I did the Reindeer Meditation again along with the recorded video and received more insight from the Reindeer Goddess.
I am a reindeer. I am walking along a snowy path that winds into some mountains. The shade of the mountains is severe against the bright of the sun against the snow. A white deer appears and follows along the opposite bank. I then start to sprint, and I am amazed at how fast my legs can take me, and how different this body feels than a human body. I run a long way until I see the lake. The first lake is blue, and it is daylight. I see the sky reflected in it. I see my hooves dip into the water. Then the meditation guides the scene into darkness, and I see a bright, incredible moon in the water. The moon in the water and the moon in the sky kiss as if they have lips. It is very quiet and still here. Then I continue walking, then start running again, until the journey leads to an icy, black lake that reflects the stars in it. Again, the black of the water kisses the black of the sky as if they have lips. It seems as if the lake is an eye of a reindeer. I walk along in darkness and stillness until I come upon the red, flowing river of blood and carefully step in, still in the shape of a reindeer. The other deer is across the way, now looking as if it is speaking to the two wolves, but I do not hear or understand anything they are communicating. The wolves have dark, coarse hair, and behave differently this journey because they know I have been here before and I know what to do. I feel the pulse of the blood surrounding me, and I do not need to breathe while swimming underneath it.

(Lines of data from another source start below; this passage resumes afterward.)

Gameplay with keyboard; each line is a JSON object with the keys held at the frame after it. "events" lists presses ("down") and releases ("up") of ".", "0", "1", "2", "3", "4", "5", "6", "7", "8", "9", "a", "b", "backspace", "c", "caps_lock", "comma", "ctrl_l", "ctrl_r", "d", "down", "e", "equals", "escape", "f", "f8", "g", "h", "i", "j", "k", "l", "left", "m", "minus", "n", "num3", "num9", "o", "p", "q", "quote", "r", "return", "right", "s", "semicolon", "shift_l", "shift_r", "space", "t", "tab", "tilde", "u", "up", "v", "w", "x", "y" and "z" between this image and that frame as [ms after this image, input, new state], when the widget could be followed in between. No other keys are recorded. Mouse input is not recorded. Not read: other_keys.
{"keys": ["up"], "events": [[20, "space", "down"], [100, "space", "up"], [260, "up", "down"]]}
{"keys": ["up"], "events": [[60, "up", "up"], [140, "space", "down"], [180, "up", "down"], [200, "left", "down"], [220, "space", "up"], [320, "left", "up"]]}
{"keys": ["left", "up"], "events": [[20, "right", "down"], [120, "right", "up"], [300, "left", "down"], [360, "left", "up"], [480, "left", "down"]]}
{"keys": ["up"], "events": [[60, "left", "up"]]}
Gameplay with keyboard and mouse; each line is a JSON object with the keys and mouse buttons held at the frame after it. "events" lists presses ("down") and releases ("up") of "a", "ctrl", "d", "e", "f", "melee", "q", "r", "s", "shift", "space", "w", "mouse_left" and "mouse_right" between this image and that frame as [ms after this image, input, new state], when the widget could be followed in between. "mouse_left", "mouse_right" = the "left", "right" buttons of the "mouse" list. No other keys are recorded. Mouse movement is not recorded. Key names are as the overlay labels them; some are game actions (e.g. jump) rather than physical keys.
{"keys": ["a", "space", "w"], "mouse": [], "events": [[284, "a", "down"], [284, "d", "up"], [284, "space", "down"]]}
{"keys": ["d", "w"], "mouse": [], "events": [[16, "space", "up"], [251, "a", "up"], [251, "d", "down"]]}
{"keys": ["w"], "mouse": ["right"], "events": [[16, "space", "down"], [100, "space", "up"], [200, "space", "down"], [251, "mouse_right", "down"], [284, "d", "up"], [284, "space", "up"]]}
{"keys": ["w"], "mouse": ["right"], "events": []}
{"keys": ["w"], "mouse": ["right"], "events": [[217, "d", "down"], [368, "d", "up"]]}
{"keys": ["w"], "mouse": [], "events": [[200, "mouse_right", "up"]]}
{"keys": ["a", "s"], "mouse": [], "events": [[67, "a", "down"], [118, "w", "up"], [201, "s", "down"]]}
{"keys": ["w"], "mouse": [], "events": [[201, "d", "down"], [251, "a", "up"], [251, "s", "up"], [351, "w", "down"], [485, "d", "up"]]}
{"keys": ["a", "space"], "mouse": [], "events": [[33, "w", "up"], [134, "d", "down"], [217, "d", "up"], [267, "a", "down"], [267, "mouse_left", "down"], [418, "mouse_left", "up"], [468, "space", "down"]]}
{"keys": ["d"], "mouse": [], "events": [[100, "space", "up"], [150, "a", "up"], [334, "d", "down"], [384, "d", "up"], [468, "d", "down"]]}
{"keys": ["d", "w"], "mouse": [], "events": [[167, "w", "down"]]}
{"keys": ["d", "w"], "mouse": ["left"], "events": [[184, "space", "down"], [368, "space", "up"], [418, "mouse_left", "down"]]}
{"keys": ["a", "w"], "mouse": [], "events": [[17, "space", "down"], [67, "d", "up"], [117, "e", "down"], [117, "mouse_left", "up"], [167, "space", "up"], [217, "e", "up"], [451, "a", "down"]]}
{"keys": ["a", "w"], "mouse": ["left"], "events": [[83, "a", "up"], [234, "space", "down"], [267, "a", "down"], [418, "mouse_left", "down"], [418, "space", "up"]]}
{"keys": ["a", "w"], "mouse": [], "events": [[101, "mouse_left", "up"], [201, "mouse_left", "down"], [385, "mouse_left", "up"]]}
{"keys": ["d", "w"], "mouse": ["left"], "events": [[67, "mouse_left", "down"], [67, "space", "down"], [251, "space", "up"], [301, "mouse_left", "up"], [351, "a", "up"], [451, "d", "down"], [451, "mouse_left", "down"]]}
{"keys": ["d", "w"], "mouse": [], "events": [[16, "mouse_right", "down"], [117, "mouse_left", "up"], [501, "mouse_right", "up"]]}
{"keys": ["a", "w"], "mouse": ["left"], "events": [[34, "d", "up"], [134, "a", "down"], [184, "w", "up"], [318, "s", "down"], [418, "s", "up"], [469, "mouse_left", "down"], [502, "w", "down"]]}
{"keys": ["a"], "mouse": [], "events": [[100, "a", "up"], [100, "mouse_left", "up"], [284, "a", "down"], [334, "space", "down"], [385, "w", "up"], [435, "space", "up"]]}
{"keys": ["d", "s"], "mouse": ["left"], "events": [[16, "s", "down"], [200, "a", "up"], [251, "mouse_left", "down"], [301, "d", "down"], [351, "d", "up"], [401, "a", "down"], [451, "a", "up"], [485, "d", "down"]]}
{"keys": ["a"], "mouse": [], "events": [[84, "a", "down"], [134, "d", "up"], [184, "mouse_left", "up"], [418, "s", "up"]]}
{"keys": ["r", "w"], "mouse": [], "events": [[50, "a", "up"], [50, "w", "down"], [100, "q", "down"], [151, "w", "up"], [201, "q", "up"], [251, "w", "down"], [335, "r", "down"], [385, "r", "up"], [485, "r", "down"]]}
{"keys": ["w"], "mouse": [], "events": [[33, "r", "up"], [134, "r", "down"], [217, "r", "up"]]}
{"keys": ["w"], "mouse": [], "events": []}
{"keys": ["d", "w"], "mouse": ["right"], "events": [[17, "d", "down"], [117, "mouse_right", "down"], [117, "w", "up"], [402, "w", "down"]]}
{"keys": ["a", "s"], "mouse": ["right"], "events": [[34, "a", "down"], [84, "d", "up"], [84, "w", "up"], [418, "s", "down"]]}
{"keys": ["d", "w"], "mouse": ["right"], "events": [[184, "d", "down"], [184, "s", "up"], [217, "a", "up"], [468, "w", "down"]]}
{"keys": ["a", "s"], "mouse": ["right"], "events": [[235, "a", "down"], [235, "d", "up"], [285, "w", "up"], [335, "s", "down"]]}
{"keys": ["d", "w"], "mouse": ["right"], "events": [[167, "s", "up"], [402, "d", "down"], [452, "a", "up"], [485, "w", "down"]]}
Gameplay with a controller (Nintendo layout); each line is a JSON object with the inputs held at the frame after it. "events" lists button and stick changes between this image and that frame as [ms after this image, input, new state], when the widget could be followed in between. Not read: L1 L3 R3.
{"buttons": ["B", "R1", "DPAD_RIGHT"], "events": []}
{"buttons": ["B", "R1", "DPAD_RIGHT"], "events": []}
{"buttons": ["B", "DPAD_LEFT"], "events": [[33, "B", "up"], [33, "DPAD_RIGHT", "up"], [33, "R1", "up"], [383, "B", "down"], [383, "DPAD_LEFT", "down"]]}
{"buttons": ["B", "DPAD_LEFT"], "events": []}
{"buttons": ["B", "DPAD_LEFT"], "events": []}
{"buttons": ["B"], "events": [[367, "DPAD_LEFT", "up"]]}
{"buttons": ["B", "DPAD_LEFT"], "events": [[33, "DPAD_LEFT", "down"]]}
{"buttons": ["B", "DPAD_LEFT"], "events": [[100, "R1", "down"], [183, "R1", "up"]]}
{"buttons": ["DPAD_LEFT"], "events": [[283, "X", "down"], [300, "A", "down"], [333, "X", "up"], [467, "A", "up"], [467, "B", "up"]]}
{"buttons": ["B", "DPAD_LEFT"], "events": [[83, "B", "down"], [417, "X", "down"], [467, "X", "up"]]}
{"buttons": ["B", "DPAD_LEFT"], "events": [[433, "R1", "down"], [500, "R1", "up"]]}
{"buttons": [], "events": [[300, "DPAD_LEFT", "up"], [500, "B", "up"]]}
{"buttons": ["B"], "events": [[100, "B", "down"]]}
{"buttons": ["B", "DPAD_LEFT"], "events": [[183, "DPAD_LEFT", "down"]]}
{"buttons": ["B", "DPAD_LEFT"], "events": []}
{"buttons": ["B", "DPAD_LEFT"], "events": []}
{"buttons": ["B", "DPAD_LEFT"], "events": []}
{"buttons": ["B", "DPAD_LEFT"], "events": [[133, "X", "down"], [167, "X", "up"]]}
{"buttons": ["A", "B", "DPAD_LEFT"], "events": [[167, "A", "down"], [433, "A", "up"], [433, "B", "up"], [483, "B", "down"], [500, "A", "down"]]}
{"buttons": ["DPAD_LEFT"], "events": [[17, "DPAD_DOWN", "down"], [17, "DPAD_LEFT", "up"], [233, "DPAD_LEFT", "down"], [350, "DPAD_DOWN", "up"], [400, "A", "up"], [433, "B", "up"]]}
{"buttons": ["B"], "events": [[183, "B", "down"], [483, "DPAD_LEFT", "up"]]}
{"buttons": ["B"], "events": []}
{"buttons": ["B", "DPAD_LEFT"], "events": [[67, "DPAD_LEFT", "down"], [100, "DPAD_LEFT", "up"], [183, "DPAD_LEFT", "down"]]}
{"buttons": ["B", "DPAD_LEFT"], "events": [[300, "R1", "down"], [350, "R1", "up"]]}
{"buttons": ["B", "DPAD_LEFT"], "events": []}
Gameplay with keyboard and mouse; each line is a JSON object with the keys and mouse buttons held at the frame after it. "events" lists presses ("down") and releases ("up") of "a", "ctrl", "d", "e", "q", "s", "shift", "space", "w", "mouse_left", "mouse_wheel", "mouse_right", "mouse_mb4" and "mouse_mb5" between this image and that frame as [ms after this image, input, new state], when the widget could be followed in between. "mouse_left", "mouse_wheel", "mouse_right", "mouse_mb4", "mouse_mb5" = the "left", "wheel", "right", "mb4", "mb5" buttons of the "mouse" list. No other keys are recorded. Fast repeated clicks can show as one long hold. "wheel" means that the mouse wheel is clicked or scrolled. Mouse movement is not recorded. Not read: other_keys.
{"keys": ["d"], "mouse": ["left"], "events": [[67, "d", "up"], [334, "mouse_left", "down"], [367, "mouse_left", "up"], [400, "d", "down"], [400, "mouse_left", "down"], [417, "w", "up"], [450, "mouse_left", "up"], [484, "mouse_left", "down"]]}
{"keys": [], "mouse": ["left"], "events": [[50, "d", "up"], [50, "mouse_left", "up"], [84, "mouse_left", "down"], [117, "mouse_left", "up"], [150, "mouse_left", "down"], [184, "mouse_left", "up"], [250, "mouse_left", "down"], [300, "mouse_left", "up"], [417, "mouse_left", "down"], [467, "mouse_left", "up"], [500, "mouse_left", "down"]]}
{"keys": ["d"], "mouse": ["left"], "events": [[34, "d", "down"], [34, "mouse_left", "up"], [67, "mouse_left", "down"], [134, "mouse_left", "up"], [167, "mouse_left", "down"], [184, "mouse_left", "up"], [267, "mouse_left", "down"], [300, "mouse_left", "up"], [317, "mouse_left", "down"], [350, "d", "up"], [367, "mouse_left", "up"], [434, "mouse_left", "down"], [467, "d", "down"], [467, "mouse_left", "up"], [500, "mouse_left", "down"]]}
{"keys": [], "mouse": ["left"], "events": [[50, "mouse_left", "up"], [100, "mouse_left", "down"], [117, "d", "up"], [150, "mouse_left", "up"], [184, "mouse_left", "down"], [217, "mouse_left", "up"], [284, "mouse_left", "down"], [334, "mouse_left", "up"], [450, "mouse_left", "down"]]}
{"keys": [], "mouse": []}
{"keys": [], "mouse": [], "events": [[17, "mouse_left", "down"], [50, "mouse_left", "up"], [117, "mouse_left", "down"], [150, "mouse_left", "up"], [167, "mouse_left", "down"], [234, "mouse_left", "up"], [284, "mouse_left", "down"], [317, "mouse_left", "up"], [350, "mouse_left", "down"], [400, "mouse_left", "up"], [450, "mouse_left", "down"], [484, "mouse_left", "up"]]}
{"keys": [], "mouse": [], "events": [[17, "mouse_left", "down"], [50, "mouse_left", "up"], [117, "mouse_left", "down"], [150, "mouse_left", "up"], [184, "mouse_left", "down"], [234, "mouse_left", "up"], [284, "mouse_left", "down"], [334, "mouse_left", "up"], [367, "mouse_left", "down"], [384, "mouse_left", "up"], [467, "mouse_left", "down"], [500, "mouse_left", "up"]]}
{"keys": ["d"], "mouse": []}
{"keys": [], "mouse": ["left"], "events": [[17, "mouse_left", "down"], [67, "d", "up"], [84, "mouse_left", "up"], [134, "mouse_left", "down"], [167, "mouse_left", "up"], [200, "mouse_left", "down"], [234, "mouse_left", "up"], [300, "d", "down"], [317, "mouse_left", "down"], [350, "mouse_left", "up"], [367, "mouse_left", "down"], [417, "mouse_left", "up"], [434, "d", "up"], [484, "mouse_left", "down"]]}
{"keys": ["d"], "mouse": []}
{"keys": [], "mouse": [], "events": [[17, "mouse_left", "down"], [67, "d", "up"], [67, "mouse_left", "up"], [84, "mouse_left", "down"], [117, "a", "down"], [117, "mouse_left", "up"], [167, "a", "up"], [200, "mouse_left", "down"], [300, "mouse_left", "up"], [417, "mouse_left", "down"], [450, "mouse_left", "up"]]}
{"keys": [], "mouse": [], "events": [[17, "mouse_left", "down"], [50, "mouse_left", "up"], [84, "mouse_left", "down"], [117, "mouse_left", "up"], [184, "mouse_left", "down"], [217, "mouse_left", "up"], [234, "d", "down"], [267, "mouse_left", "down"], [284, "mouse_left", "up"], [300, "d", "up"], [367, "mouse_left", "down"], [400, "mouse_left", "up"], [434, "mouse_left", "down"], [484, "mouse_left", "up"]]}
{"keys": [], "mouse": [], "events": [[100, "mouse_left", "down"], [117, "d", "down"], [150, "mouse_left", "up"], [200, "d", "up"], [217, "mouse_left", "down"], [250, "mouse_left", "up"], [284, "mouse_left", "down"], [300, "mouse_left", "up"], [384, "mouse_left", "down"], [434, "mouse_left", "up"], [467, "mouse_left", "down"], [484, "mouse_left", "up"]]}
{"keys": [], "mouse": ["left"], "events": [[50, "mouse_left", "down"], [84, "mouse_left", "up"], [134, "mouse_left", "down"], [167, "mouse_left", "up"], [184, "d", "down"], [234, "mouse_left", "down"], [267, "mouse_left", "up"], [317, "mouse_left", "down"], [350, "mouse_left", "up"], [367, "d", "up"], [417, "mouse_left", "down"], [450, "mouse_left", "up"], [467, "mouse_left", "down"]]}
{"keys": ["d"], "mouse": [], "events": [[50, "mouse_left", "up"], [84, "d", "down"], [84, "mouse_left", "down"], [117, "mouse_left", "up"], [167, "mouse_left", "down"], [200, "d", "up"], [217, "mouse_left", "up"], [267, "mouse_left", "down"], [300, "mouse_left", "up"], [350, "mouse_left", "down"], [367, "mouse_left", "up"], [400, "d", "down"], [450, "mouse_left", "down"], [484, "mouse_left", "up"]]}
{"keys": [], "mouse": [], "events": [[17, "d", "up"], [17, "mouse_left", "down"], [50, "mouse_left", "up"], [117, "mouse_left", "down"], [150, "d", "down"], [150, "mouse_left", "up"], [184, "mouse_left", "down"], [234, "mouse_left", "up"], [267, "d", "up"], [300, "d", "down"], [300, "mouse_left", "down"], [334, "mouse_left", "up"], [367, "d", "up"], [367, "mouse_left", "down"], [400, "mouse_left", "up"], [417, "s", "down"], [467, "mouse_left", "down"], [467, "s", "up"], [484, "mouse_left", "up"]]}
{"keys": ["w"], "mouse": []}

Ancestors say they are with me always, their wisdom is with me. My ancient wisdom is with me.
The reindeer says she is always there for me, no matter what, she is always there to help and to be called upon. She instructs me to now reveal my brilliance, that I am still hiding in shadows of doubt. She says I need only follow my heart, follow my joy, and I will find my way. She can sense the fear constricting my heart as I imagine what I truly want, the path I see but am afraid to seek, and she says, “When you follow the joy, the path will open with possibilities and security.” She can sense I am afraid of being left alone, of being widowed, of financial ruin and poverty. I associate complete autonomy with these things, these fears and imagined outcomes. She assures me that fully trusting my guides will allow these fears to subside.